Wat de vermisten zagen – T.M. Manor 

T.M. Manor is een Belgische auteur, de misdaadroman ‘Wat de vermisten zagen’ is haar debuut.

Commissaris Thea Ooms van politiekantoor De Wal in Velaar te België heeft een lange staat van dienst binnen de politie en ze heeft een hele slechte reputatie onder haar collega’s. Haar bijnaam is niet voor niets ‘Thea de Draak’, ze is genadeloos voor haar collega’s, is er niet op uit om vrienden te maken op haar werk, ze is wars van regels, geeft niks om status en materialisme en is eigenlijk gewoon compleet tactloos. Ze eet heel veel en vaak, naar eigen zeggen kan ze haar werk niet naar behoren doen zonder fatsoenlijke koffie en eten vol suiker. Tot argwaan van Thea krijgt ze nieuwe collega-assistent Lucas DePrins onder haar hoede, ze vraagt al jaren om ervaren versterking en nu ineens krijgt ze een nieuweling toegewezen, een beslissing die van hogerhand lijkt te zijn gemaakt. Haar nieuwe collega-assistent blijkt heel vermogend, knap, goed gekleed en charmant te zijn in zijn voorkomen, exact het tegenovergestelde van Thea.
Samen gaan ze de vermissing van een achtjarig kind onderzoeken en al snel wijzen diverse aanwijzingen op een mogelijke ontvoering. Niet veel later worden ze belast met nog een zaak, namelijk de gruwelijke moord op een tiener.Tijdens het onderzoek naar beiden zaken worden Thea en Lucas steeds verder de onderwereld ingezogen, ze lijken te maken hebben met een mysterieuze zaak uit het verleden, een huurmoordenaar (ook wel De Krankzinnige genoemd) die zich met de onderzoeken bemoeid en wat hebben de twee zaken met elkaar te maken? Het wordt een spannende race tegen de klok…

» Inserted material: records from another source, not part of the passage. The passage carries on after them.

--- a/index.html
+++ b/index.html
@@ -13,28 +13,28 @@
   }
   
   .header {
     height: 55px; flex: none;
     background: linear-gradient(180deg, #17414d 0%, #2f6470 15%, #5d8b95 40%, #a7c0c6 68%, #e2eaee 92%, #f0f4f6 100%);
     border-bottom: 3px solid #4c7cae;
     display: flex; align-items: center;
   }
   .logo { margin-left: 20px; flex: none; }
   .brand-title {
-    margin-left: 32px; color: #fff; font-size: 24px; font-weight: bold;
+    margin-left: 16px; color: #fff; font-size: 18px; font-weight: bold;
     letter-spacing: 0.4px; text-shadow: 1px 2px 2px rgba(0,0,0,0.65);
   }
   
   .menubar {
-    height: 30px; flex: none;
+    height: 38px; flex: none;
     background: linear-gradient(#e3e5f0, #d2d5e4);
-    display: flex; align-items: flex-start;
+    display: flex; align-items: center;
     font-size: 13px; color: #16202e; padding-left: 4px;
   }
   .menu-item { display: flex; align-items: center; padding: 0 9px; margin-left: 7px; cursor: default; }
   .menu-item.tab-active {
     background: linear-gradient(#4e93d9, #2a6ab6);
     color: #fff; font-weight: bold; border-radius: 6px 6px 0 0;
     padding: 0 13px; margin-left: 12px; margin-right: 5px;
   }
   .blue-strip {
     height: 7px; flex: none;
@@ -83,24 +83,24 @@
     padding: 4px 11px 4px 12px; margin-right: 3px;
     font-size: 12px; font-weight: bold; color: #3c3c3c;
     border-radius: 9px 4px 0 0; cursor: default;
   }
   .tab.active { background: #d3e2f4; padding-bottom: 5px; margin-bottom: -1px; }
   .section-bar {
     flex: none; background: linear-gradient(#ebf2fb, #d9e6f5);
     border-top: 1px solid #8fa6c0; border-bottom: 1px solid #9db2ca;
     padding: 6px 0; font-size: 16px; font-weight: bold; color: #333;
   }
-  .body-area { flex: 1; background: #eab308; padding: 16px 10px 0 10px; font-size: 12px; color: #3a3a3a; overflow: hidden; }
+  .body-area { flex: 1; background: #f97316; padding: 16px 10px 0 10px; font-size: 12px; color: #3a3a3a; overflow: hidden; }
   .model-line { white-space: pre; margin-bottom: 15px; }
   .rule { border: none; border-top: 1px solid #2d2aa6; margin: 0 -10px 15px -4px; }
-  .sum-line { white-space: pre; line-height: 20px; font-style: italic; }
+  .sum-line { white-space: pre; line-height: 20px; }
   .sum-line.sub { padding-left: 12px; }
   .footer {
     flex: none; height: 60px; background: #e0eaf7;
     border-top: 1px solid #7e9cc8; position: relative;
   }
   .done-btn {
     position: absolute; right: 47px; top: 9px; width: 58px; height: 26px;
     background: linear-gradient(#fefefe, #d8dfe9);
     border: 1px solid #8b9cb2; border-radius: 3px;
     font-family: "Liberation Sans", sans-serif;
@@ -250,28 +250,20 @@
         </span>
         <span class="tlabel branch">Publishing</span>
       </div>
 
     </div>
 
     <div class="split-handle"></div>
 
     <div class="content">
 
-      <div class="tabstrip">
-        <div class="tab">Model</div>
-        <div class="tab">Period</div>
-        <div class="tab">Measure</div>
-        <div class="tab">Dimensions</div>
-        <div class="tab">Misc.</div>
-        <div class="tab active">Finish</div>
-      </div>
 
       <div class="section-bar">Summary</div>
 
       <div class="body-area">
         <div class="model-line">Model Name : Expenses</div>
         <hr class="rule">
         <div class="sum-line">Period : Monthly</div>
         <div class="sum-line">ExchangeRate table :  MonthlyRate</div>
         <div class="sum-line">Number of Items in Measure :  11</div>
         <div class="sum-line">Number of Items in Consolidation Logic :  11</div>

Om het verhaal te volgen moet je wel heel goed bij de les blijven, zeker in het begin volgen de personages en intriges elkaar in zeer rap tempo op. Je kan als lezer dus niet even rustig achter over zakken en op je gemakje lezen, je hebt echt wel het gevoel dat je bij de les moet blijven om de complexiteit te begrijpen. Wellicht dat iets minder intriges/personages ook al voldoende was geweest voor het verhaal.

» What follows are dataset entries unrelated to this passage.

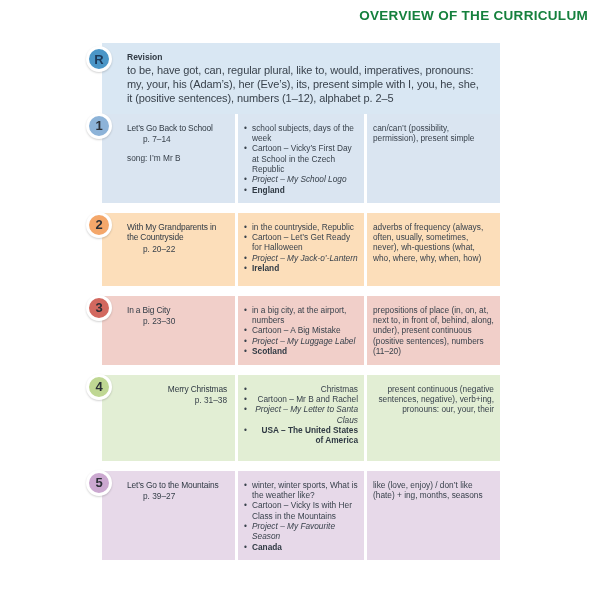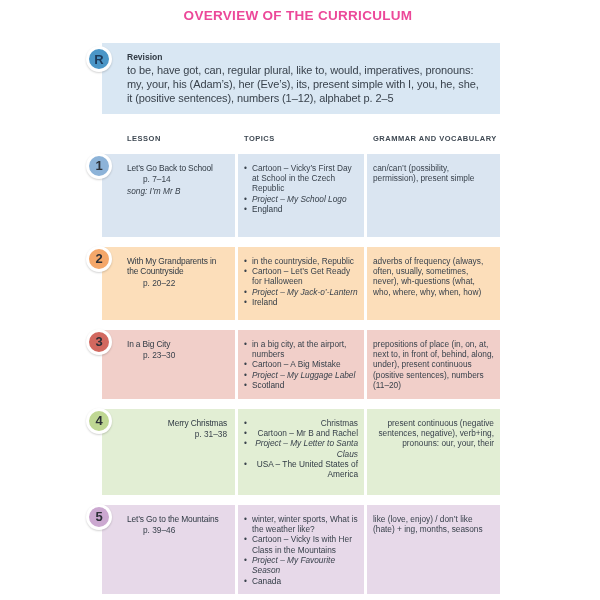--- a/index.html
+++ b/index.html
@@ -2,22 +2,22 @@
 <html><head>
 <meta charset="utf-8">
 <style>
   * { margin:0; padding:0; box-sizing:border-box; }
   html,body { background:#ffffff; }
   .page {
     position:relative; width:600px; height:600px; overflow:hidden;
     background:#ffffff; font-family:"Liberation Sans", sans-serif;
   }
   .page-title {
-    position:absolute; top:8px; left:0; right:4px; text-align:center;
-    font-size:13.5px; font-weight:700; color:#ec4899; letter-spacing:0.3px;
+    position:absolute; top:8px; left:0; right:12px; text-align:right;
+    font-size:13.5px; font-weight:700; color:#15803d; letter-spacing:0.3px;
   }
   .content { position:absolute; left:102px; top:43px; width:398px; }
 
   
   .revision {
     position:relative; min-height:64px; padding:9px 14px 8px 25px;
   }
   .rev-heading { font-size:8.5px; font-weight:700; color:#303a44; margin-bottom:2px; }
   .rev-body {
     font-size:11px; line-height:1.27; color:#39424c; letter-spacing:-0.1px;
@@ -53,61 +53,57 @@
   .cell { padding:9px 6px 8px 6px; font-size:8.3px; line-height:1.24; color:#39424c; }
   .cell.lesson { padding-left:25px; padding-right:8px; }
   .r1 .cell { min-height:83px; }
   .r2 .cell { min-height:73px; }
   .r3 .cell { min-height:69px; }
   .r4 .cell { min-height:86px;text-align:right; }
   .r5 .cell { min-height:89px; }
 
   .lesson-title { font-weight:400; color:#303a44; font-size:8.4px; letter-spacing:-0.15px; }
   .lesson-pages { margin-top:1px;padding-left:16px; }
-  .lesson-note  { font-style:italic; margin-top:1px; }
+  .lesson-note  { margin-top:8px; }
 
   .topics-list { list-style:none; }
   .topics-list li { position:relative; padding-left:8px; }
   .topics-list li::before { content:"\2022"; position:absolute; left:0; top:0; }
   .topics-list .italic { font-style:italic; }
-  .topics-list .bold   { font-weight:400; color:#303a44; }
+  .topics-list .bold   { font-weight:700; color:#303a44; }
 </style>
 </head>
 <body>
 
 <div class="page">
   <h1 class="page-title">OVERVIEW OF THE CURRICULUM</h1>
 
   <div class="content">
 
     <section class="revision" style="background-color: rgb(217, 231, 243);">
       <div class="badge" style="background-color: rgb(75, 150, 199);">
         <span>R</span>
       </div>
       <div class="rev-heading">Revision</div>
       <div class="rev-body">to be, have got, can, regular plural, like to, would, imperatives, pronouns: my, your, his (Adam’s), her (Eve’s), its, present simple with I, you, he, she, it (positive sentences), numbers (1–12), alphabet p. 2–5</div>
     </section>
 
-    <div class="col-headers">
-      <span>LESSON</span>
-      <span>TOPICS</span>
-      <span>GRAMMAR AND VOCABULARY</span>
-    </div>
 
     <section class="lesson-row r1">
       <div class="badge" style="background-color: rgb(141, 179, 216);">
         <span>1</span>
       </div>
       <div class="cell lesson" style="background-color: rgb(218, 229, 241);">
         <div class="lesson-title">Let’s Go Back to School</div>
         <div class="lesson-pages">p. 7–14</div>
         <div class="lesson-note">song: I’m Mr B</div>
       </div>
       <div class="cell" style="background-color: rgb(218, 229, 241);">
         <ul class="topics-list">
+          <li><span class="normal">school subjects, days of the week</span></li>
           <li><span class="normal">Cartoon – Vicky’s First Day at School in the Czech Republic</span></li>
           <li><span class="italic">Project – My School Logo</span></li>
           <li><span class="bold">England</span></li>
         </ul>
       </div>
       <div class="cell" style="background-color: rgb(218, 229, 241);">
         <div>can/can’t (possibility, permission), present simple</div>
       </div>
     </section>
 
@@ -173,21 +169,21 @@
         <div>present continuous (negative sentences, negative), verb+ing, pronouns: our, your, their</div>
       </div>
     </section>
 
     <section class="lesson-row r5">
       <div class="badge" style="background-color: rgb(203, 168, 208);">
         <span>5</span>
       </div>
       <div class="cell lesson" style="background-color: rgb(231, 217, 233);">
         <div class="lesson-title">Let’s Go to the Mountains</div>
-        <div class="lesson-pages">p. 39–46</div>
+        <div class="lesson-pages">p. 39–27</div>
       </div>
       <div class="cell" style="background-color: rgb(231, 217, 233);">
         <ul class="topics-list">
           <li><span class="normal">winter, winter sports, What is the weather like?</span></li>
           <li><span class="normal">Cartoon – Vicky Is with Her Class in the Mountains</span></li>
           <li><span class="italic">Project – My Favourite Season</span></li>
           <li><span class="bold">Canada</span></li>
         </ul>
       </div>
       <div class="cell" style="background-color: rgb(231, 217, 233);">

De humor in het verhaal was vaak zwartgallig, sarcastisch en af en toe absurdistisch maar dat vond ik juist heel erg vermakelijk en het zorgde ervoor dat het verhaal niet alleen vol met zware misdaad zat maar dat je ook moest grinniken om bepaalde passages.

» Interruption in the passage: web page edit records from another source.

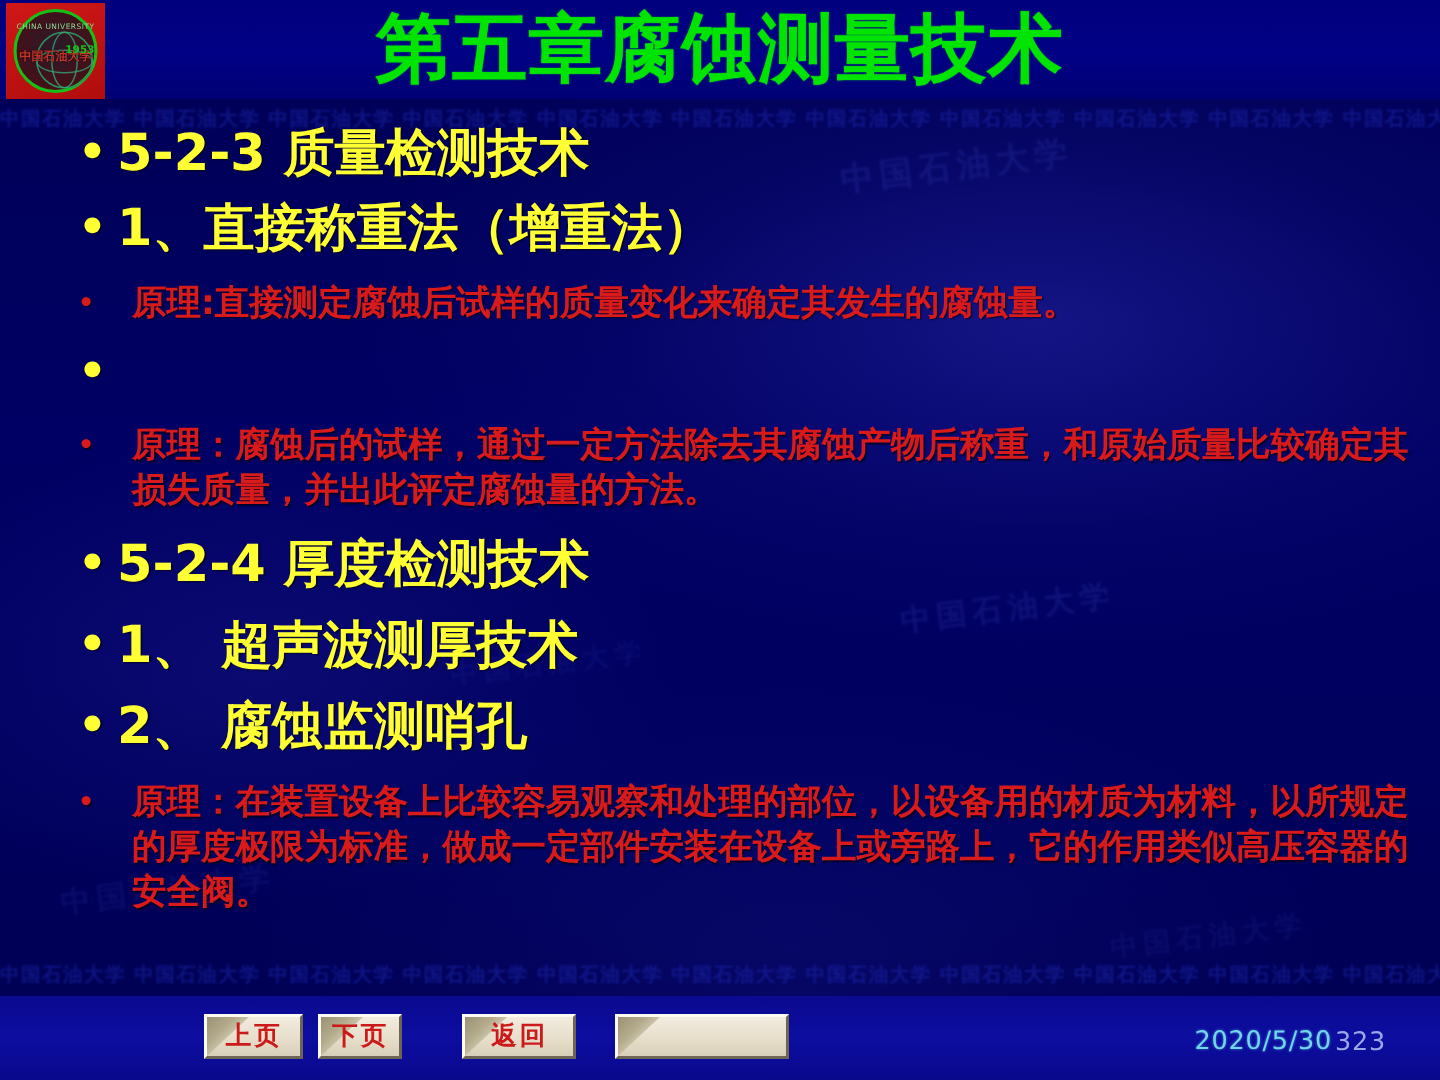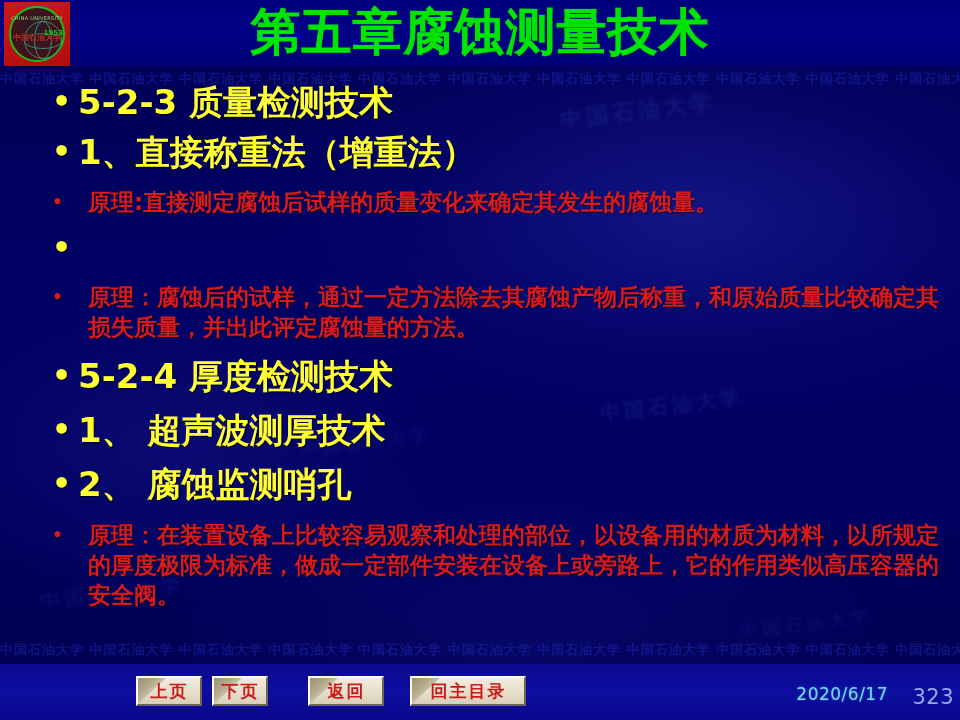--- a/index.html
+++ b/index.html
@@ -255,24 +255,24 @@
     right: 72px;
     top: 20px;
     color: #6fd8e8;
     font-size: 17px;
     font-weight: normal;
     letter-spacing: 0.5px;
     text-shadow: 0 0 2px rgba(120,220,255,0.55);
   }
   #footer-pageno {
     position: absolute;
-    right: 6px;
+    right: 36px;
     top: 21px;
     color: #9aa8e8;
-    font-size: 21px;
+    font-size: 17px;
     letter-spacing: 0.5px;
   }
 </style>
 </head>
 <body>
 
 <div id="slide">
 
   <div class="wm-band" id="wm-top">中国石油大学 中国石油大学 中国石油大学 中国石油大学 中国石油大学 中国石油大学 中国石油大学 中国石油大学 中国石油大学 中国石油大学 中国石油大学</div>
   <div class="wm-band" id="wm-bottom">中国石油大学 中国石油大学 中国石油大学 中国石油大学 中国石油大学 中国石油大学 中国石油大学 中国石油大学 中国石油大学 中国石油大学 中国石油大学</div>
@@ -356,20 +356,19 @@
       <span class="lbl">下页</span>
     </div>
 
     <div class="navbtn" id="btn-back">
       <span class="corner"></span>
       <span class="lbl">返回</span>
     </div>
 
     <div class="navbtn" id="btn-toc">
       <span class="corner"></span>
-      <span class="lbl">回主目录</span>
-    </div>
-
-    <div id="footer-date">2020/6/17</div>
+    </div>
+
+    <div id="footer-date">2020/5/30</div>
     <div id="footer-pageno">323</div>
   </div>
 
 </div>
 
 </body></html>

Commissaris Thea Ooms is een verhaal apart, ze is heerlijk onaangepast, een veelvraat en benaderd sommige van haar collega’s op een bijzondere manier. Zo kan je bijvoorbeeld al lezende merken dat ze bewondering heeft voor de snelle en correcte werkwijze van de bloedmooie arts-patholoog Veronique Smans, toch laat ze geen kans onbenut om Veronique te bestoken met sarcastische, nare opmerkingen en vice versa. Daarnaast zit er een mysterieuze kant aan Thea, al lezende kom je erachter dat ze weduwe is en dat ze naast haar politiewerk op eigen houtje bezig is met een wraakactie. Dit alles maakt haar een heel boeiende hoofdpersoon.

Ook Inspecteur Lucas DePrins is een interessant personage, hoe komt hij zo vermogend? Wat is zijn verhaal en waarom wil hij zo graag samen werken met commissaris Thea Ooms?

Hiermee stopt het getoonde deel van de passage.